A distinctly confusing reference comes in the Rudo Ensayo, an anonymous but apparently authoritative document of the period, (believed by some to have been written by Father Juan Nentwig) which indicates that in 1761 or 1762 the presidio of Tubac "was a visita of Guevavi, whose people now inhabit Tumacacori, but because they do not have there as good land for irrigation as at Tubaca, their residence there depends upon the season for the crops." It would be interesting to learn why people who could have lived within the protective shadow of the Tubac presidio went to live with the villagers of Tumacacori, three miles away, when their very important farming activities here were hampered by irrigation difficulties.

From several references it appears there was considerable shifting into and out of the community, although there probably was always a stable element of the older families which consistently stayed on. One source states that in 1763 the Guevavi visitas of Tumacacori and Calabasas (Calabasas was between Guevavi and Tumacacori) were composed of Pima and Papago neophytes, but "the latter had run away in this year." Yet, the population of Tumacacori in 1765 was 199 persons, representing 87 families. This is the largest count we know of for the town.

- **Dataset section**
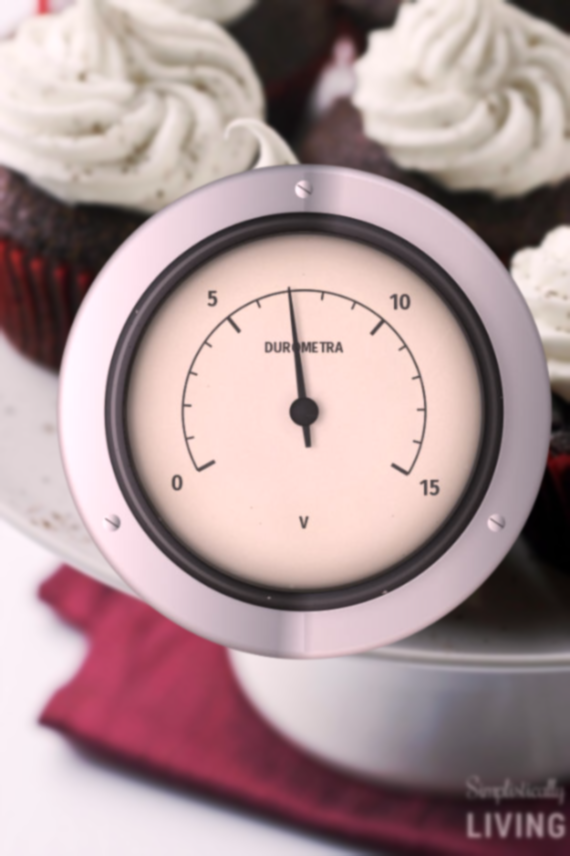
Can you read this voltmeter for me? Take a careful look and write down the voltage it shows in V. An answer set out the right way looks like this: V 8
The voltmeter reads V 7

- **Work to complete**
1 – Answer from the passage on Tumacacori, one line for each:
(a) In which year or years does the Rudo Ensayo indicate that the presidio of Tubac was a visita of Guevavi?
(b) How far from the Tubac presidio were the villagers of Tumacacori?
(c) What was the population of Tumacacori in 1765, and how many families did it represent?
2 – Reproduce the passage on Tumacacori, everything from "From several references" down to "for the town.".

- **Task-by-task outputs**
1 –
(a) 1761 or 1762
(b) Three miles
(c) 199 persons, representing 87 families

2 –
From several references it appears there was considerable shifting into and out of the community, although there probably was always a stable element of the older families which consistently stayed on. One source states that in 1763 the Guevavi visitas of Tumacacori and Calabasas (Calabasas was between Guevavi and Tumacacori) were composed of Pima and Papago neophytes, but "the latter had run away in this year." Yet, the population of Tumacacori in 1765 was 199 persons, representing 87 families. This is the largest count we know of for the town.